Saved data entries
=== Section Start ===

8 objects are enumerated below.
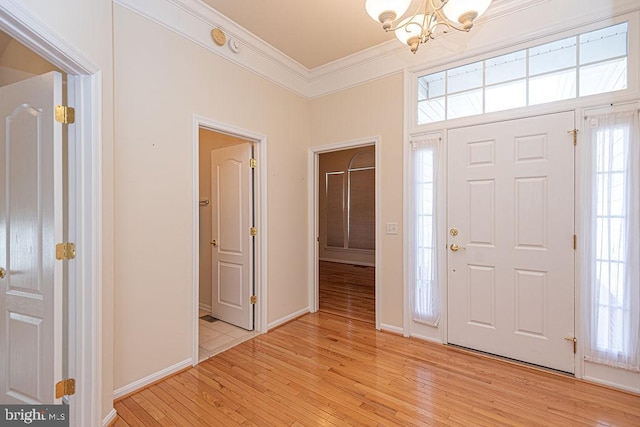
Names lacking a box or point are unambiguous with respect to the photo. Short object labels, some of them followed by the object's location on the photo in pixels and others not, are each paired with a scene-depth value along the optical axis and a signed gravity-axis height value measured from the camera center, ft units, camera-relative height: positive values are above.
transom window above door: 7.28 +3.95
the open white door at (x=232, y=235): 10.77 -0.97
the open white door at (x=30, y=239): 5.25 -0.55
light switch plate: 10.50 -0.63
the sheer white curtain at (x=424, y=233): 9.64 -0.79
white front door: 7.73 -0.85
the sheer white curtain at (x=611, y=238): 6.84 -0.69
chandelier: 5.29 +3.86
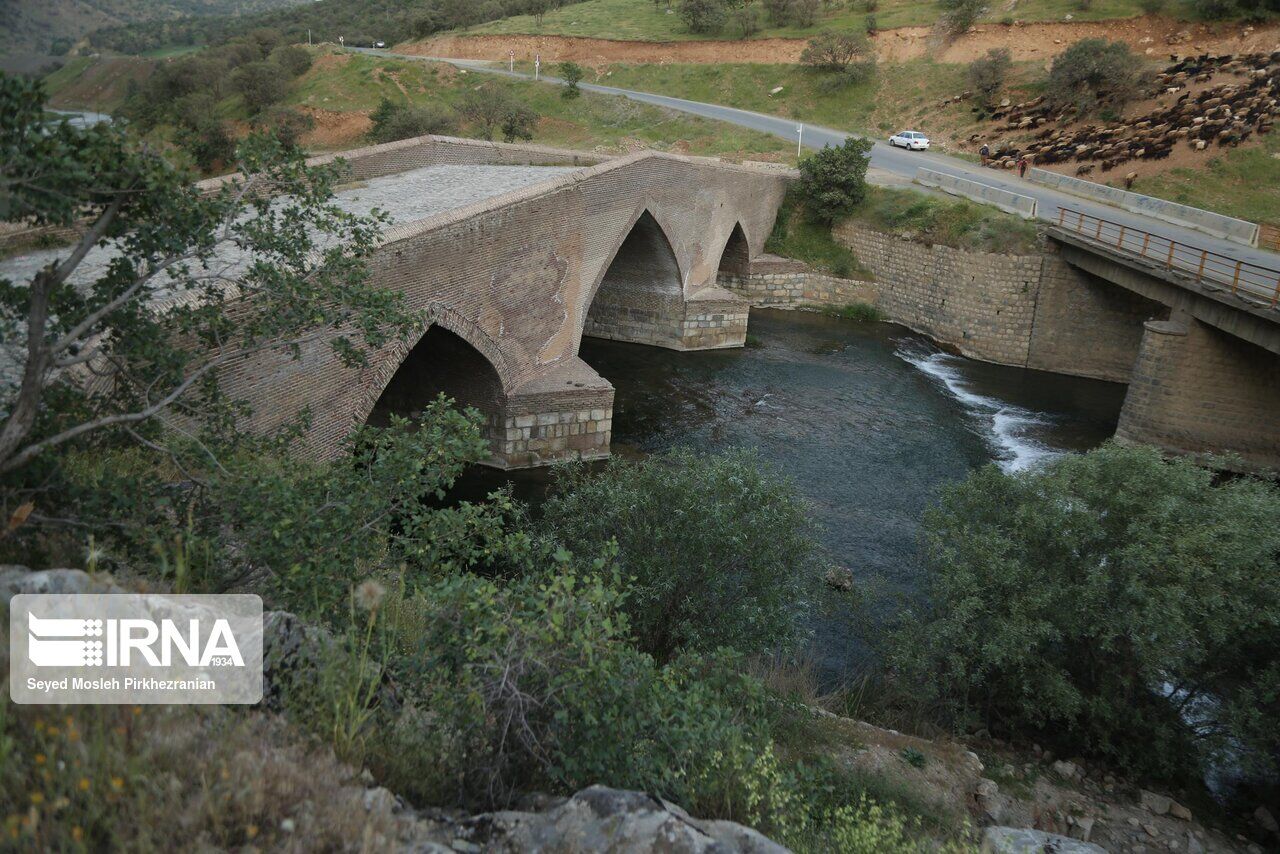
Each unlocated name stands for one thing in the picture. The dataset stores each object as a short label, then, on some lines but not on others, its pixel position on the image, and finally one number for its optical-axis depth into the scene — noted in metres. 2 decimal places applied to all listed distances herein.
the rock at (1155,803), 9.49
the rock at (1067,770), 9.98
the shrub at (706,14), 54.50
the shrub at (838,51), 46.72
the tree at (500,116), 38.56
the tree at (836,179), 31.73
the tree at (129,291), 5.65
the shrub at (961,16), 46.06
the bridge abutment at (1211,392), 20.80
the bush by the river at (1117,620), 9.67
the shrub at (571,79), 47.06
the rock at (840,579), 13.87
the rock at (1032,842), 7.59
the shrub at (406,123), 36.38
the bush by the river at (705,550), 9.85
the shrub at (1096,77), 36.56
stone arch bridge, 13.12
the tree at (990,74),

=== Section End ===

§ **EXERCISE BRIEF**: Your copy of the data should match it exactly, apart from the images, which are omitted.

§ **TASK SOLUTION**:
8 objects are enumerated below.
Names lacking a box or point are unambiguous with respect to the photo. Short object labels, some of them followed by the object's location on the photo in pixels and others not, are each paired with a scene-depth value along the optical axis and a signed gravity-axis height value measured from the camera center, ft units, camera-relative height: positive values are above.
transom window above door: 7.28 +3.95
the open white door at (x=232, y=235): 10.77 -0.97
the open white door at (x=30, y=239): 5.25 -0.55
light switch plate: 10.50 -0.63
the sheer white curtain at (x=424, y=233): 9.64 -0.79
white front door: 7.73 -0.85
the sheer white curtain at (x=611, y=238): 6.84 -0.69
chandelier: 5.29 +3.86
Each unlocated name stands for one thing in the picture. The dataset stores each object as a short label, then, on some lines but not on others, its pixel position on the image, and finally one number for its optical-axis depth into the scene — noted in metres. 2 decimal places applied to all listed distances herein.
the rock at (1155,803), 9.49
the rock at (1067,770), 9.98
the shrub at (706,14), 54.50
the shrub at (838,51), 46.72
the tree at (500,116), 38.56
the tree at (836,179), 31.73
the tree at (129,291), 5.65
the shrub at (961,16), 46.06
the bridge abutment at (1211,392), 20.80
the bush by the river at (1117,620), 9.67
the shrub at (571,79), 47.06
the rock at (840,579), 13.87
the rock at (1032,842), 7.59
the shrub at (406,123), 36.38
the bush by the river at (705,550), 9.85
the shrub at (1096,77), 36.56
stone arch bridge, 13.12
the tree at (990,74),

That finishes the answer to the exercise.